I've been reading through the timeline of the Third Age in the appendix of my copy of LoTR (One-Volume Edition) and I noticed something that I found a little odd. I had always thought that Smaug was the last of the dragons, but what I read doesn't seem to support that thought. It tells us that:

_2570 - Baldor son of Brego enters the Forbidden Door and is lost. About this time dragons reappear in the far North and begin to afflict the Dwarves.
...
2770 - Smaug the Dragon descends on Erebor. Dale destroyed. Thr_ _ór escapes with Thr_ _áin II and Thorin II.
...
2941 - ... Bard of Esgaroth slays Smaug. ..._

I don't recall reading anything of the deaths of the dragons in 'the far North' after their mention in the timeline, yet I do remember thinking that Smaug was the last of the dragons. Is there something I missed or were my conclusions of Smaug just ill-informed? Possibly someone here with more knowlegde than I (that would be pretty much anyone ) could tell me what happened to those dragons in the north?


----------



## chrysophalax (May 2, 2009)

Dragons being the sly, secretive, highly intelligent creatures that they are, after hearing of Smaug's demise, surely made themselves scarce. That is to say, even more scarce than before! 

There are probably a few of the critters still stalking the Withered Heath to this day, I have no doubt!


----------



## Elthir (May 2, 2009)

In letter 144 JRRT responded: 
'Some stray answers. _Dragons_. They had not stopped; since they were active in far later times, close to our own. Have I said anything to suggest the final ending of dragons? If so it should be altered. The only passage I can think of is Vol. I p. 70: _'there is not now any dragon left on earth in which the old fire is hot enough'._ But that implies, I think, that there are still dragons, if not of full primeval stature....'

So Smaug was not to be the last, in any case.​


----------



## Mr. Istari (May 3, 2009)

Ah! Answers we have! Thank you both for your input. It looks like I was a bit uninformed on the subject. I shall be on the lookout for lurking dragons from here on out. 

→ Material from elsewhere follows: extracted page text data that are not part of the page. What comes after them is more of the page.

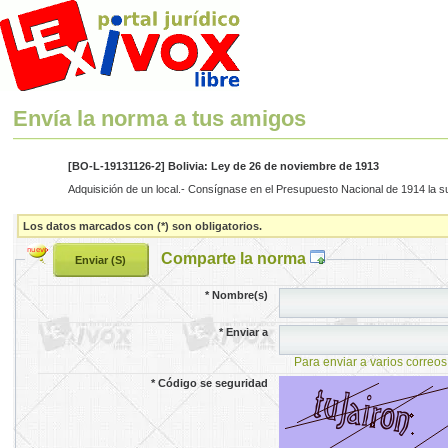
Envía la norma a tus amigos
[BO-L-19131126-2] Bolivia: Ley de 26 de noviembre de 1913
Adquisición de un local.- Consígnase en el Presupuesto Nacional de 1914 la suma
Los datos marcados con (*) son obligatorios.
Comparte la norma
*
Nombre(s)
*
Enviar a
Para enviar a varios correos
*
Código se seguridad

I'll have to pick up a copy of Tolkien's letters sometime soon. They seem to be a good source of information on all things Tolkien.


----------



## Bucky (May 16, 2009)

Besides that Letter, Gandalf tells Frodo in 'The Shadow of the Past' that "there is not any dragon left on earth in which the old fire is hot enough (to destroy the Ring of Power)."

Also, Gandalf makes the remark in Minas Tirith about "dragon fire in Eriador" if Kings Bard & Dain had not defeated Sauron's Northern Armies in Dale......

It's in 'Durin's Folk' in Appendix A I believe.


----------